Filed under: Champions League, Serie A by: Matteo Innocenti

Ieri il Livorno ha fatto un grandissimo passo verso la retrocessione. A dire il vero è il “coronamento” di un cammino lungo e tortuoso, fatto di esoneri, polemiche e di una rosa oggettivamente inadeguata per la categoria. Il compagno Lucarelli, non me ne voglia, ormai è un grande ex attaccante, Tavano, invece, praticamente non è mai pervenuto. Dei giocatori labronici non so chi sia da A, ma l’impressione è che si potrebbero contare sulle dita di una mano. Il Livorno mi era simpatico, peccato. Ma diamoci una dimensione internazionale. In questo clima da “The day after tomorrow”, ci pensa un vulcano islandese a mettere in crisi gli spostamenti in tutta Europa. Al punto che il Barcelona, di scena martedì a Milano contro l’Inter, sta facendo il viaggio in pullman.
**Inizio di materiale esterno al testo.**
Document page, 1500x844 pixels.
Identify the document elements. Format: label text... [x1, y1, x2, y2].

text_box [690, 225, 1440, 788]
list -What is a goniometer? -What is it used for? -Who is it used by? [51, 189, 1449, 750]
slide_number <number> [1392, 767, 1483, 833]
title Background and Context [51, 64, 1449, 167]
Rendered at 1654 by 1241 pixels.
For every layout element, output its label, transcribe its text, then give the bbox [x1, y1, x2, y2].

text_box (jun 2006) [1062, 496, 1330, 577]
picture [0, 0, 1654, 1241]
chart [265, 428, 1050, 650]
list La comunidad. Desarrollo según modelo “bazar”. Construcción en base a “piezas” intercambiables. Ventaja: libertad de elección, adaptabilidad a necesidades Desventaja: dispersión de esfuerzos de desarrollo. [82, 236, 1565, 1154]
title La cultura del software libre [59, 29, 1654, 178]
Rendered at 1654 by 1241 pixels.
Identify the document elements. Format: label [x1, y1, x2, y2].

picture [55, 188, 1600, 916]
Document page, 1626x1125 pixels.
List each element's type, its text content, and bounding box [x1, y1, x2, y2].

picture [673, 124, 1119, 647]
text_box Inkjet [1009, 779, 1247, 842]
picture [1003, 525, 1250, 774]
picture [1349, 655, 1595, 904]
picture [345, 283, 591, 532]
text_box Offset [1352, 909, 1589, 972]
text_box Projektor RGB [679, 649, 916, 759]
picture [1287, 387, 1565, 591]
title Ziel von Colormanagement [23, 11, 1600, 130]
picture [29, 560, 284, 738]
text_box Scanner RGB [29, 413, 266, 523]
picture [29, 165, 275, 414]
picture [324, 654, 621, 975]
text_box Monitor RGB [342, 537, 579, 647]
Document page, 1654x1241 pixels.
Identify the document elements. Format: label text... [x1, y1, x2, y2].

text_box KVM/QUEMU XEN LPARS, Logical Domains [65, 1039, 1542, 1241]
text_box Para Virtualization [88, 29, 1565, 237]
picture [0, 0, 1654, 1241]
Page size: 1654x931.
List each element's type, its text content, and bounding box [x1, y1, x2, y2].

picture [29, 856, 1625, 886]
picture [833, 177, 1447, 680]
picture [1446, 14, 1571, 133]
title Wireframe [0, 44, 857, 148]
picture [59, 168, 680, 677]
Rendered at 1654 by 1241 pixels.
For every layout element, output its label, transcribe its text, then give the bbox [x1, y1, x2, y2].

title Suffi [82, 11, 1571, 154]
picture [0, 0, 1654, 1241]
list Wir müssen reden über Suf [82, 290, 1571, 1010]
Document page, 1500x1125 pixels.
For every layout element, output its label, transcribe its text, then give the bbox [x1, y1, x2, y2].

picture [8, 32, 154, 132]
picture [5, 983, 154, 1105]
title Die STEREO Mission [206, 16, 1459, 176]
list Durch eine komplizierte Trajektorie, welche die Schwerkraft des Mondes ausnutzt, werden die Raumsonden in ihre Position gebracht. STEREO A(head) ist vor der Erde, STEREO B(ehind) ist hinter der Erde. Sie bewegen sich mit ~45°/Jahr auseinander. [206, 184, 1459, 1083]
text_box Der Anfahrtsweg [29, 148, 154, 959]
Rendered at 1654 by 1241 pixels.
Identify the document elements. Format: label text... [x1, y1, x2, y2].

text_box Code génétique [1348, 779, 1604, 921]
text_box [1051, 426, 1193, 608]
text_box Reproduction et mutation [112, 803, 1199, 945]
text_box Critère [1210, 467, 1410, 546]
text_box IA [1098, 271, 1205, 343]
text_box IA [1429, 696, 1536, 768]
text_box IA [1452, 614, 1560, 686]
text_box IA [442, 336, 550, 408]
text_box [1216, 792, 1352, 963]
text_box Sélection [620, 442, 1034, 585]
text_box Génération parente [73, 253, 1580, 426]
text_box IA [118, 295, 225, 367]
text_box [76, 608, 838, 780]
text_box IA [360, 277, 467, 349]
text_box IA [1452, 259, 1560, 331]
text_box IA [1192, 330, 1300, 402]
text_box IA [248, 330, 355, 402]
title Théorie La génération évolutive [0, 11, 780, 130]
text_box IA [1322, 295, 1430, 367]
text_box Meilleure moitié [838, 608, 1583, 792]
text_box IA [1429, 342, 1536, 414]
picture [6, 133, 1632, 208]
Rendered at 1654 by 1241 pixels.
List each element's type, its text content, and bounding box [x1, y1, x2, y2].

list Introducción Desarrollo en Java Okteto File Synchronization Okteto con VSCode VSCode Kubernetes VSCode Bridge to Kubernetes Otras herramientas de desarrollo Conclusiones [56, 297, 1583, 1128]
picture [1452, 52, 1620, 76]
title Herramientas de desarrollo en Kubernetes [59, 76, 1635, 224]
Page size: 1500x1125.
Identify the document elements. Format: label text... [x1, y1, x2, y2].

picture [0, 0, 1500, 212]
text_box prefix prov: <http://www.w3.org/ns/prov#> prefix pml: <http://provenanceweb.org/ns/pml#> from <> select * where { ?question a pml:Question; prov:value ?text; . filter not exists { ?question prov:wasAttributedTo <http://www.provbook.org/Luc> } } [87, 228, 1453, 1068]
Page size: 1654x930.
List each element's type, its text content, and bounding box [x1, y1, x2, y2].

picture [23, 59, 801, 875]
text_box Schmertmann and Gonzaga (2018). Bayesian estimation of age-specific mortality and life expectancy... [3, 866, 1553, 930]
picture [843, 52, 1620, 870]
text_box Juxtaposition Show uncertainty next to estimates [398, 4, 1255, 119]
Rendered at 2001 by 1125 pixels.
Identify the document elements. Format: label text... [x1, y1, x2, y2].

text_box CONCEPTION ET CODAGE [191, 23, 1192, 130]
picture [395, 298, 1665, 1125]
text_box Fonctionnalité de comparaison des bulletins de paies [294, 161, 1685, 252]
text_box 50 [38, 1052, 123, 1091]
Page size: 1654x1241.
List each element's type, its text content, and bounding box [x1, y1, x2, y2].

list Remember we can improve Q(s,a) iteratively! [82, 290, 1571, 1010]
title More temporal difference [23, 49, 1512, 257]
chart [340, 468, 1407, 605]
Si fermeranno in quel di Cannes, notte in Costa Azzurra e poi verso la Lombardia per la semifinale di andata. Una cosa d’altri tempi, quando ci si spostava per la strada e non con l’aereo, un tragitto che tra l’altro ho fatto diverse volte, seppur arrivando in Toscana. Una volta con la scuola, due per le vacanze estive. Io, però, più modestamente nel viaggio mi sono fermato a Montpellier e ad Arles. Chissà, magari il Barcelona si fermerà nelle stazioni di servizio e come tanti improvviserà una partita nel parcheggio tra una Rustichella e un Camogli.